Records to process:
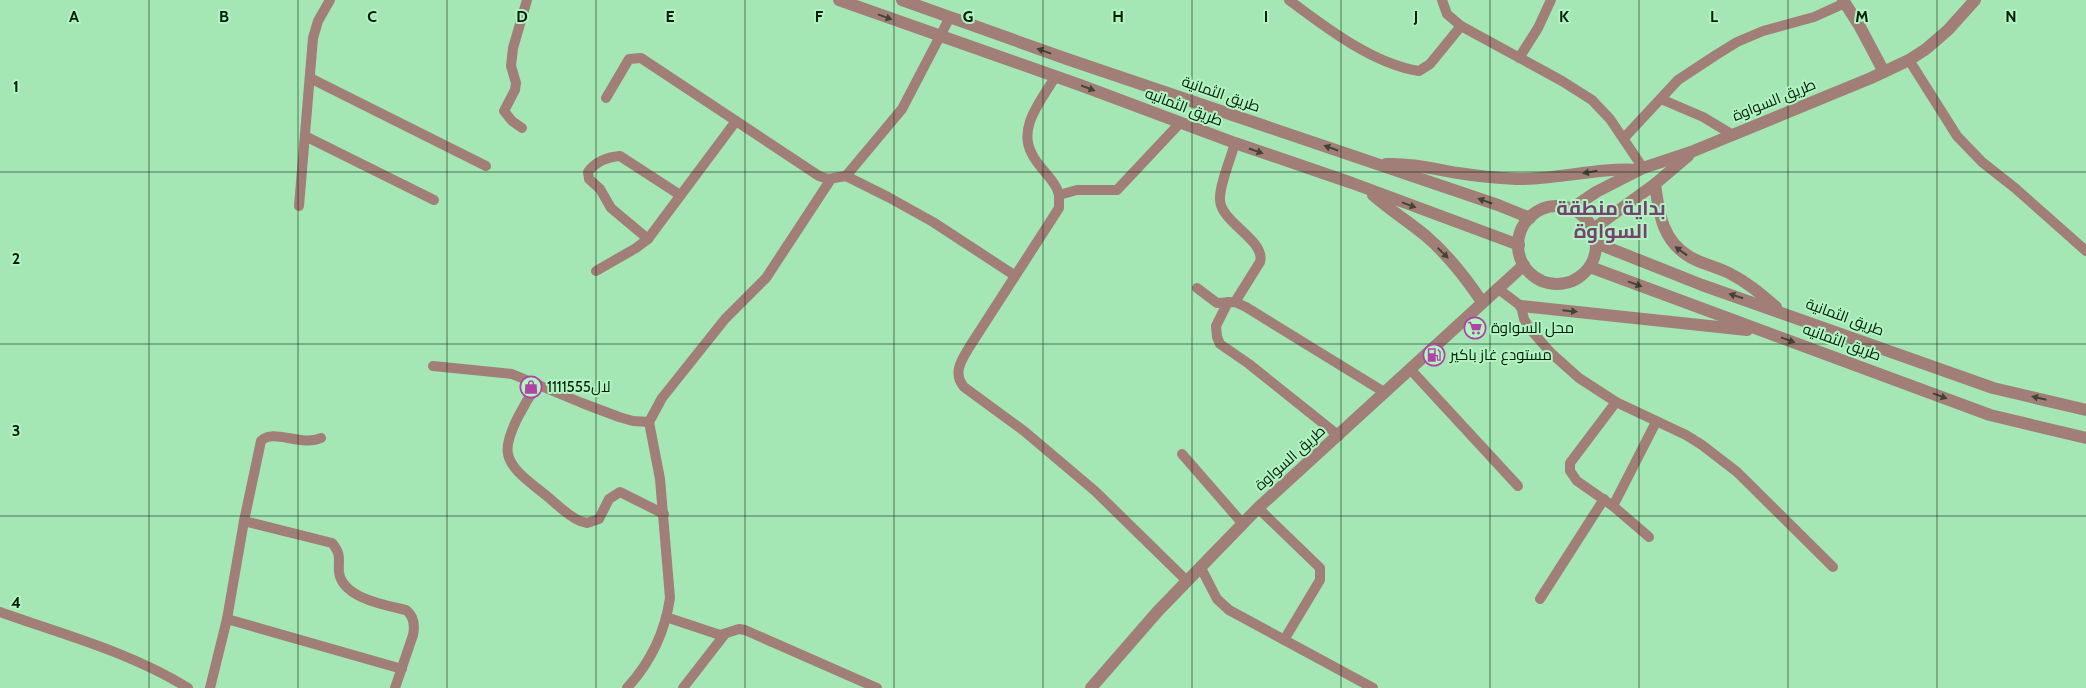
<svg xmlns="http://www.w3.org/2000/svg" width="2086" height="688" viewBox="0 0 2086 688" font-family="Cabin,Cairo,sans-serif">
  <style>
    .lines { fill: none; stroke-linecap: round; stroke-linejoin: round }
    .minor { stroke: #a17f78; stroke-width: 10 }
    .tertiary { stroke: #a17f78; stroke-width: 12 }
    .oneway { fill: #424436 }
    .grid { fill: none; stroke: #021c0a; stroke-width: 1; stroke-opacity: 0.55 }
    .labels { text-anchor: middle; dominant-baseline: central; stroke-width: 4; stroke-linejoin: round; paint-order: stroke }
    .street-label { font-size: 15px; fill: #021c0a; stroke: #b1f4c1 }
    .poi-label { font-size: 15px; fill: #021c0a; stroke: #b1f4c1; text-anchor: start }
    .district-label { font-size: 20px; font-weight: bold; fill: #764070; stroke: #b1f4c1 }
    .grid-label { font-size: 16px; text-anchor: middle; font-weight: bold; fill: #021c0a; stroke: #b1f4c1; stroke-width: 4; stroke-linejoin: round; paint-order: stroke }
  </style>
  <rect width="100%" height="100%" fill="#a4e6b4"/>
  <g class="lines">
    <g class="minor">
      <path d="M1289 0C1325 27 1373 64 1419 71L1430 64 1461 26"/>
      <polyline points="1442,0 1447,14 1461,26 1562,81 1592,100 1610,119 1643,168"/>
      <polyline points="1519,58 1538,28 1551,0"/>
      <polyline points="1909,60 1957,136 1982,162 2015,188 2086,251"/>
      <path d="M1055 77C1042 100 1017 127 1032 154 1038 167 1051 176 1057 189L1059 195V208L970 346C962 359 952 373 964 387L1024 431 1095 491 1187 581"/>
      <polyline points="310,78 486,166"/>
      <polyline points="606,98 629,59 641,58 819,176 828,179 846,176 888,197 933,222 1014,275"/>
      <polyline points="1661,99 1703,117 1733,135"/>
      <polyline points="522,128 512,121 504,111 515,90 516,83 511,66 513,48 527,0"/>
      <polyline points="305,136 434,200"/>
      <polyline points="1624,138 1678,80 1716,55 1737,42 1763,31 1814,17 1845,3"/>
      <polyline points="846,176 902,109 950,17"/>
      <polyline points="1059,195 1077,190 1117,190 1180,123"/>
      <polyline points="299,206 313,38 318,21 330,0"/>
      <path d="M648 239 611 208 600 189 589 179 588 172C596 161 607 157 620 156L680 195"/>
      <polyline points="596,271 636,248 648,239 736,121"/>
      <polyline points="1197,288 1217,303 1235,302 1246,307 1384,392"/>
      <polyline points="1497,288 1521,306 1524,319 1530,329 1551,353 1579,378 1616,402 1686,435 1702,445 1737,472 1833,567"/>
      <polyline points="1228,302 1216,326 1217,337 1220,344 1249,364 1339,436"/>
      <path d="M1235 302 1260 262C1266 240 1221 223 1220 200 1219 186 1231 158 1235 143"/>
      <polyline points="433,366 512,374 582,403 619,417 633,421 649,422"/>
      <polyline points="1410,369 1518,486"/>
      <path d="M538 384C528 398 504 436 508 454 511 470 531 483 543 493 555 502 566 515 580 521L587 523 599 519 609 499 620 492 664 514"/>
      <polyline points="1616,402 1570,463 1570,471 1577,481 1613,506 1649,537"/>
      <polyline points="1182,454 1243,524"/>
      <polyline points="1613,506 1656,422"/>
      <polyline points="1258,508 1316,564 1320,568 1320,580 1284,640"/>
      <path d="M244 521 261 441C273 428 301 447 321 438"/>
      <polyline points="1201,568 1217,599 1229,610 1373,688"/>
      <polyline points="1540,599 1604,499"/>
      <path d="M0 612C64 635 130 652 188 688"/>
      <polyline points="666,617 720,635 739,629 745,630 877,688"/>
      <polyline points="227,619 402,669"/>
      <path d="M210 688 227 619 244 521 332 543C342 555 338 559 339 572 342 598 385 605 406 610 414 616 415 625 413 635L395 688"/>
      <path d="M627 688C650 663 665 632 670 598L660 479 649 422 662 398 725 319 766 278 831 179"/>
      <polyline points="683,688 725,634"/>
    </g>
    <g class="tertiary">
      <polyline points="839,0 1080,85 1235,143 1352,183 1519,245"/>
      <polyline points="902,0 1067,59 1498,205 1530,218"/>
      <polyline points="1843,0 1859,25 1884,72"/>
      <path d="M1386 164C1411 163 1434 169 1458 173 1477 176 1497 178 1516 179 1557 180 1597 167 1639 170"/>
      <path d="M1655 184C1659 213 1662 241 1690 257 1702 264 1717 267 1729 273 1747 282 1761 294 1776 307"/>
      <path d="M1373 195C1390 210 1409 222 1426 236 1448 255 1466 278 1482 302"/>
      <circle cx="1557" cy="245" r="39"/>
      <polyline points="1571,209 1596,192 1643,168 1691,152 1871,78 1909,60 1926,49 1948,30 1975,0"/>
      <polyline points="1593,229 1655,184 1688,156"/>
      <polyline points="1596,243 1702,285 1993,388 2086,410"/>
      <polyline points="1590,267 1990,415 2086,438"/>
      <polyline points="1521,306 1747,330"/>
      <polyline points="1091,688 1158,611 1258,508 1524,265"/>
    </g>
  </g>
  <defs><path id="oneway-solid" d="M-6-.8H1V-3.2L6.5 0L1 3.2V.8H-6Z" transform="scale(1.25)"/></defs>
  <g class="oneway">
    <use href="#oneway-solid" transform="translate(885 17) rotate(20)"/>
    <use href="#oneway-solid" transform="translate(1044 51) rotate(-160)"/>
    <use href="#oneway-solid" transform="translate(1088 88) rotate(21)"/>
    <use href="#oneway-solid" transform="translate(1331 148) rotate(-161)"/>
    <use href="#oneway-solid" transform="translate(1256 151) rotate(19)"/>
    <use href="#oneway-solid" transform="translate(1590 172) rotate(170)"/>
    <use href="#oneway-solid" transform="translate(1485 201) rotate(-161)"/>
    <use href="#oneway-solid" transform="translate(1409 205) rotate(20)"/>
    <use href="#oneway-solid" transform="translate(1681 251) rotate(-144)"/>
    <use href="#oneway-solid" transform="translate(1443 253) rotate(45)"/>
    <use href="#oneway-solid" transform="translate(1635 284) rotate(20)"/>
    <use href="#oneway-solid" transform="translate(1736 296) rotate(-162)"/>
    <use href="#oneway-solid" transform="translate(1570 311) rotate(6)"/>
    <use href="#oneway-solid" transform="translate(1788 340) rotate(20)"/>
    <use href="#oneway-solid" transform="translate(1940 396) rotate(20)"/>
    <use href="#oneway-solid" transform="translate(2039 398) rotate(-167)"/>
  </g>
  <path class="grid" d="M149 0V688M298 0V688M447 0V688M596 0V688M745 0V688M894 0V688M1043 0V688M1192 0V688M1341 0V688M1490 0V688M1639 0V688M1788 0V688M1937 0V688M0 172H2086M0 344H2086M0 516H2086"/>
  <defs>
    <g id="supermarket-ring" transform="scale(1.125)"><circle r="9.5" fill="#b1f4c1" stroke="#af44a5" stroke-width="1.5"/><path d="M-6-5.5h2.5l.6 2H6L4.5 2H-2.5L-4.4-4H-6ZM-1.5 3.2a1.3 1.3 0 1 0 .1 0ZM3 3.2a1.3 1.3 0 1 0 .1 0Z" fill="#af44a5"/></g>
    <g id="fuel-ring" transform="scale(1.125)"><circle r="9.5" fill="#b1f4c1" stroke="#af44a5" stroke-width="1.5"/><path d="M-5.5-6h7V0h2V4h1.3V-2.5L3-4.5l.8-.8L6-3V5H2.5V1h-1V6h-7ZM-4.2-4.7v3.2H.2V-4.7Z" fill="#af44a5"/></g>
    <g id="shop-ring" transform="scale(1.125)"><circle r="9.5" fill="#b1f4c1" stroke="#af44a5" stroke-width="1.5"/><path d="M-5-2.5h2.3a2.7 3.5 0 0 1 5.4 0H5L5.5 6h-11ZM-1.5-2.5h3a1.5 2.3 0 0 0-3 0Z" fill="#af44a5"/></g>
  </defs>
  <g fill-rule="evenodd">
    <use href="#supermarket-ring" x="1475" y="328"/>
    <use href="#fuel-ring" x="1434" y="355"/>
    <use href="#shop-ring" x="531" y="387"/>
  </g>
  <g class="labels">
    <g class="street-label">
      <text transform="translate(1221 94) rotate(19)">طريق الثمانية</text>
      <text transform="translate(1774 100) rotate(-22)">طريق السواوة</text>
      <text transform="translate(1184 107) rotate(21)">طريق الثمانيه</text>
      <text transform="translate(1845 317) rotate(20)">طريق الثمانية</text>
      <text transform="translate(1842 342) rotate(20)">طريق الثمانيه</text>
      <text transform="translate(1290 458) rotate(-42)">طريق السواوة</text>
    </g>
    <g class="poi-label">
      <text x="1491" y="328">محل السواوة</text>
      <text x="1450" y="355">مستودع غاز باكير</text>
      <text x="547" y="387">1111555لال</text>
    </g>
    <g class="district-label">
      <text x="1611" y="208">بداية منطقة<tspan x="1611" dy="23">السواوة</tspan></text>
    </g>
  </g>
  <g class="grid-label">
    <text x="74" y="22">A</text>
    <text x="224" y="22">B</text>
    <text x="372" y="22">C</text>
    <text x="522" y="22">D</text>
    <text x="670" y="22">E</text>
    <text x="819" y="22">F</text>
    <text x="968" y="22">G</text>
    <text x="1118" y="22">H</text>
    <text x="1266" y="22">I</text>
    <text x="1416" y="22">J</text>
    <text x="1564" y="22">K</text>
    <text x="1714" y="22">L</text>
    <text x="1862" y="22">M</text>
    <text x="2011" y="22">N</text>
    <text x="16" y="92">1</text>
    <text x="16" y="264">2</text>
    <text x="16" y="436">3</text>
    <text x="16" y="608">4</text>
  </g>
</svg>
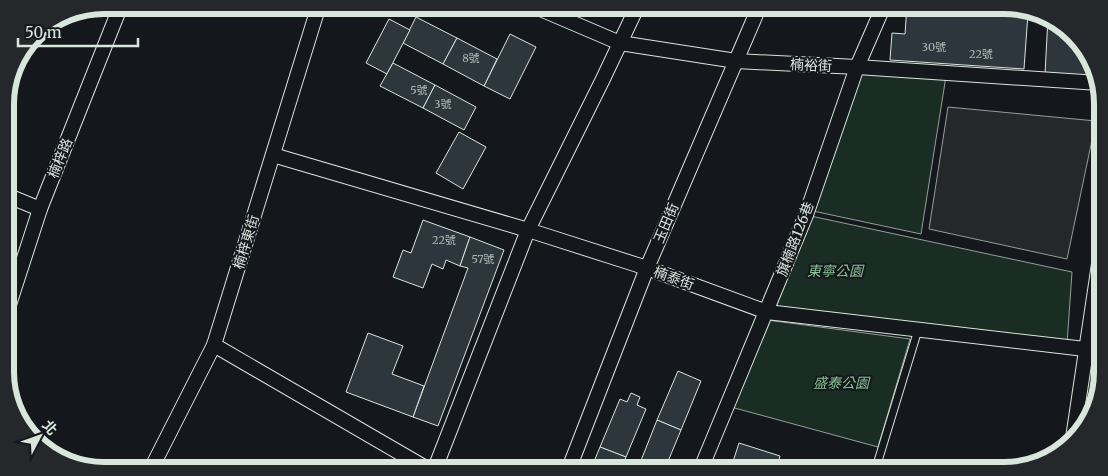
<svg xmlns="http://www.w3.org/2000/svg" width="1108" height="476" font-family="Merriweather,'Noto Sans TC',serif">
<rect width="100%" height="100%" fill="#14181c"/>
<g fill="#1a2d24" stroke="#939e99">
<path d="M860 72 946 76 921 234 813 211Z"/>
<path d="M806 215 1072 272 1067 344 767 312Z"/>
<path d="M767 320 910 339 878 447 731 407Z"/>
<path d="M1103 343V373L1096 410 1093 413Z"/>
</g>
<path fill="#24282b" stroke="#939e99" d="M948 107 1096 121 1067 259 929 229Z"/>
<g fill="#2c363c" stroke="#d8e6dc">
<path d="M907 5 1028 13 1024 69 890 60 892 33 905 34Z"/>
<path d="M416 17 457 38 443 64 403 43Z"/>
<path d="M1048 17 1082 43 1095 74V77L1045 74Z"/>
<path d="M389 19 410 30 387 74 366 63Z"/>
<path d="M510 34 536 47 510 99 484 86Z"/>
<path d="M457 38 497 59 484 86 443 64Z"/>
<path d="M393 63 435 85 423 108 380 86Z"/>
<path d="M435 85 476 107 464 130 423 108Z"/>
<path d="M459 132 486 147 463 189 436 173Z"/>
<path d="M423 220 470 237 460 266 446 260 443 269 432 264 423 288 393 277 403 250 411 253Z"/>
<path d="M470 237 504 250 438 426 413 417 468 268 460 266Z"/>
<path d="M368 333 403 346 392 374 424 386 413 417 346 392Z"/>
<path d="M678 371 701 381 681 430 657 420Z"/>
<path d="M631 393 640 397 637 405 646 409 626 457 600 447 620 399 627 402Z"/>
<path d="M657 420 681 430 664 471H659L640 463Z"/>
<path d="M739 443 780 456 776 471H730Z"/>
<path d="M600 447 626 457 620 471H590Z"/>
<path d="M640 463 659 471H636Z"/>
</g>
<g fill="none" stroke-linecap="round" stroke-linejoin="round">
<defs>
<g id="lane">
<path d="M292 471 293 469"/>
<path d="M875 471 918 330"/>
</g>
<g id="street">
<path d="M531 5 620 43 736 61 857 67 1099 83"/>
<path d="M273 155 528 230 647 268 767 312 1085 349"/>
<path d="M6 195 40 209"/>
<path d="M6 314 40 209 121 5"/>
<path d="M214 345 431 471"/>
<path d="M1073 438 1103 237"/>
<path d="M150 471 214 345 319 5"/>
<path d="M434 471 528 230 603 79 638 5"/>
<path d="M568 471 647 268 760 5"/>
<path d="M700 471 806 215 857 67 884 5"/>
</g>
</defs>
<use href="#lane" stroke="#d8e6dc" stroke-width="9"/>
<use href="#street" stroke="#d8e6dc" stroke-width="16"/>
<use href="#lane" stroke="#14181c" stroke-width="7"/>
<use href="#street" stroke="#14181c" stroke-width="14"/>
</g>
<g text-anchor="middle" stroke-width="4" stroke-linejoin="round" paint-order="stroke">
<g font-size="11" fill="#adbab4">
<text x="934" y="51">30號</text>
<text x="981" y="58">22號</text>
<text x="471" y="62">8號</text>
<text x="419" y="94">5號</text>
<text x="443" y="108">3號</text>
<text x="444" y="244">22號</text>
<text x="483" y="263">57號</text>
</g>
<g font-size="14" fill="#d8e6dc" stroke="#14181c">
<text transform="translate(811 65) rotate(3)" y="5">楠裕街</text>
<text transform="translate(60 158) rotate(-68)" y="5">楠梓路</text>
<text transform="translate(666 223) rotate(-67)" y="5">玉田街</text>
<text transform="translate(795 239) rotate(-69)" y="5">旗楠路126巷</text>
<text transform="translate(246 242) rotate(-73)" y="5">楠梓東街</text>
<text transform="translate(674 278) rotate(20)" y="5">楠泰街</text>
</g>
<g font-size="14" font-style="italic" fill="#8ac095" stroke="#14181c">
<text x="835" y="276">東寧公園</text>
<text x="841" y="388">盛泰公園</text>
</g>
</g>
<path d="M0 0H1108V476H0ZM104 14H1004A90 90 0 0 1 1094 104V372A90 90 0 0 1 1004 462H104A90 90 0 0 1 14 372V104A90 90 0 0 1 104 14Z" fill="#24282b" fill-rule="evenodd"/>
<path fill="none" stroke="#d8e6dc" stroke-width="6" d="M104 14H1004A90 90 0 0 1 1094 104V372A90 90 0 0 1 1004 462H104A90 90 0 0 1 14 372V104A90 90 0 0 1 104 14Z"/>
<g transform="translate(40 436) rotate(49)" stroke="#14181c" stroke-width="4" paint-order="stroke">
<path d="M0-4L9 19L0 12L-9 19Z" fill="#d8e6dc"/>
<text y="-8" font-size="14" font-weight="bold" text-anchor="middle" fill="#d8e6dc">北</text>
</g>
<path d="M18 38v8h120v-8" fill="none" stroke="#d8e6dc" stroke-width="2.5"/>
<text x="25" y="38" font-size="15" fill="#d8e6dc" stroke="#14181c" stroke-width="4" paint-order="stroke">50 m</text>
</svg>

Task item:
When the line with "none; stroke: #021c0a;" is reached in the data above, start copying there, and copy each line exactly until the line with "middle; dominant-baseline: central;" has been copied; copy nothing else.

Output of the exercise:
    .grid { fill: none; stroke: #021c0a; stroke-width: 1; stroke-opacity: 0.55 }
    .labels { text-anchor: middle; dominant-baseline: central; stroke-width: 4; stroke-linejoin: round; paint-order: stroke }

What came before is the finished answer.